The European Commission, which is the executive of the EU, called for all sides to “move very swiftly from confrontation to dialogue”.

Pro-Catalan protesters gather in Madrid square

In what appeared to be a reference to police brutality against voters, a statement said “violence can never be an instrument in politics”, adding: “We trust the leadership of Prime Minister Mariano Rajoy to manage this difficult process in full respect of the Spanish constitution and of the fundamental rights of citizens enshrined therein.”

The referendum has no legal status after being blocked by the Madrid government and Constitutional Court for being at odds with the 1978 constitution, which states that Spain cannot be broken up, and there is little sign of support for Catalan independence in any other part of Spain.

Catalan leaders had called for the EU to intervene following clashes that injured almost 900 people on Sunday, including two in a serious condition.

The United Nations had called on Spanish authorities to respect the Catalan people’s rights to freedom of expression, assembly and participation in the vote, and to exercise the “utmost restraint”.

But footage showed voters being beaten with batons and dragged away from polling stations as dozens were shut down.

Riot police fired rubber bullets as they smashed their way into centres and confiscated ballot boxes in footage that sparked widespread condemnation.

Nicola Sturgeon said she was concerned by the images, adding: “Regardless of views on independence, we should all condemn the scenes being witnessed and call on Spain to change course before someone is seriously hurt.”

Pro-independence protesters clash with the Civil Guard outside a sports centre doubling as a polling station in Girona
Pro-independence protesters clash with the Civil Guard outside a sports centre doubling as a polling station in Girona (EPA)

The Belgian Prime Minister, Charles Michel, tweeted: ”Violence can never be the answer! We condemn all forms of violence and reaffirm our call for political dialogue.“

“We urge all parties to exercise the utmost restraint and avoid violence of any kind.”

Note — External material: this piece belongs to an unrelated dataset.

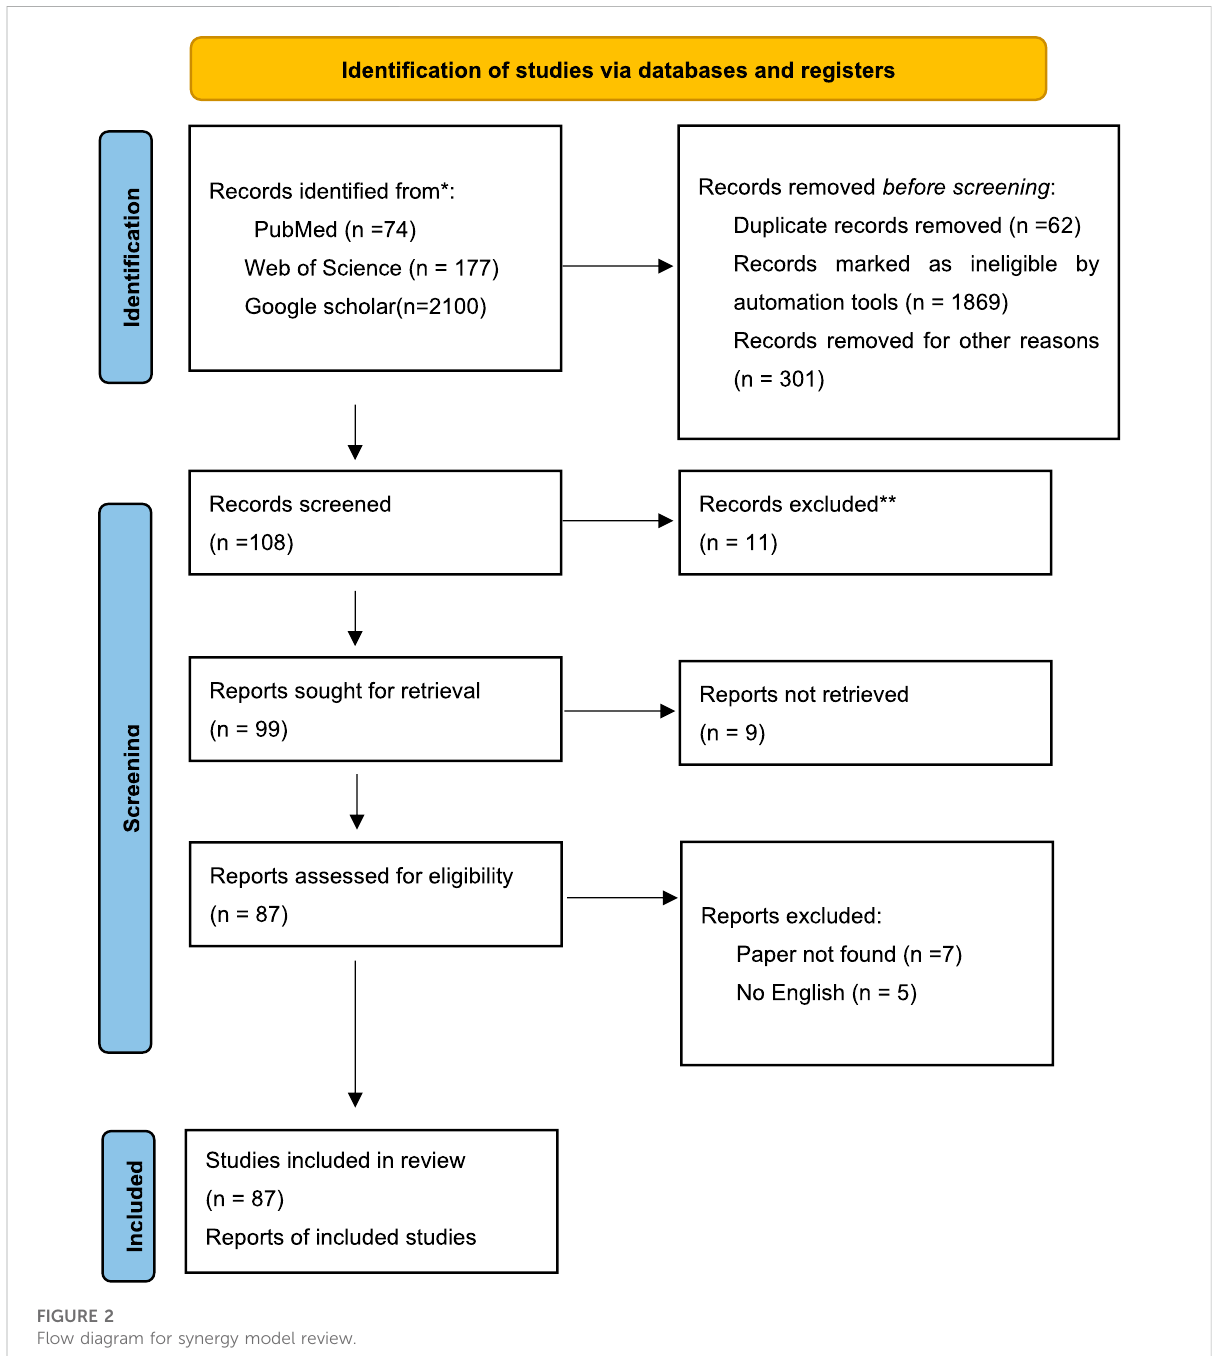
FIGURE 2 Flow diagram for synergy model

Catalan officials said 90 per cent of voters had chosen to leave Spain, but Madrid disregarded the result after declaring the referendum illegal and repeatedly vetoing independence.

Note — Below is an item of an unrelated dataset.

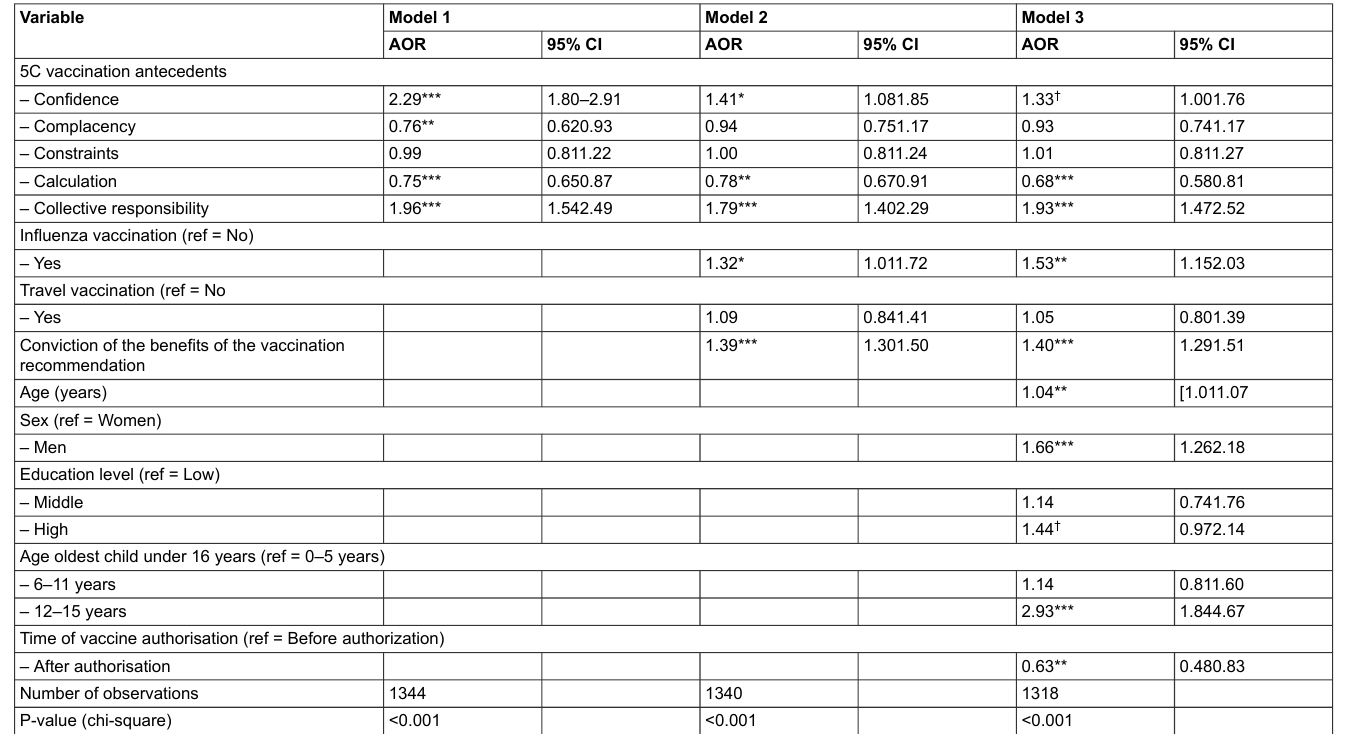
Table 2: Parental COVID-19 vaccination intention for children: logistic regression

Jordi Turull, the Catalan government’s spokesman, accused police of breaking agreements struck with the local security council but said the heavy-handed response had “encouraged us even more”.

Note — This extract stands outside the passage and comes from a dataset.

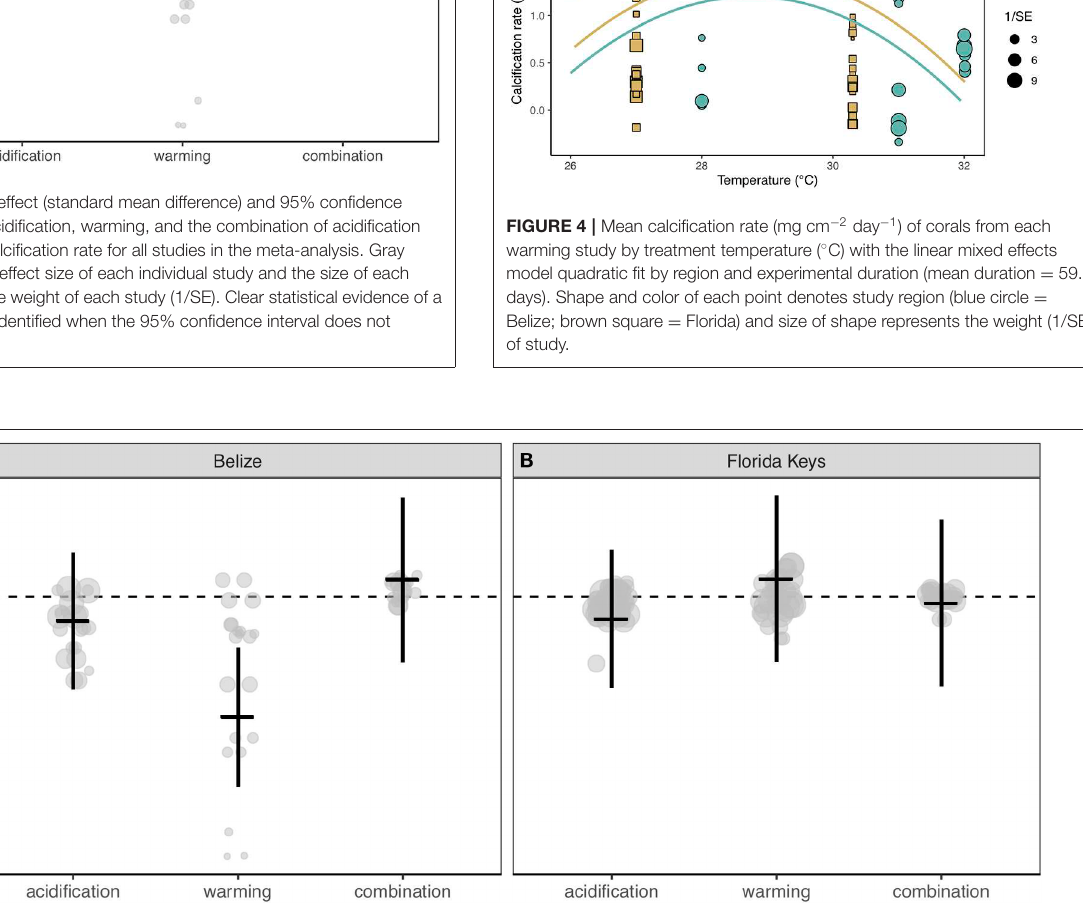
Frontiers in Marine Science |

“The State has tried to crack down on democracy,” he added. “It was like holding a referendum in the middle of a dictatorship.”

The Catalan President, Carles Puigdemont, hailed a “moment of great importance” for the region and praised the “courage and bravery” of voters.

The leader accused Spanish authorities of an “absolute denial of reality…and evident hostility” towards Catalonia’s long-standing aspirations of independence.

Oriol Junqueras, the Catalan Vice President, said Catalonia had “won its right to be a new Republic, if this is what the Parliament decides”, with the local government counting more than 2 million “yes” votes and 176,500“no” out of 2.26 million counted ballots.

Mr Rajoy, the Spanish Prime Minister, is facing the country’s biggest constitutional crisis in decades if Catalonia moves for secession.

He offered to call all-party political talks to “reflect on the future” of Catalonia, but maintained his outright rejection of independence as an option

“I propose that all political parties with parliamentary representation meet and, together, reflect on the future we all face,” the Prime Minister said in a televised address.

He has the constitutional power to sack the regional government and put Catalonia under central control pending fresh elections.

Mr Puigdemont has called an emergency meeting of the Catalan regional government, while Mr Rajoy planned to coordinate next steps in a meeting with Pedro Sanchez, leader of the opposition Socialists.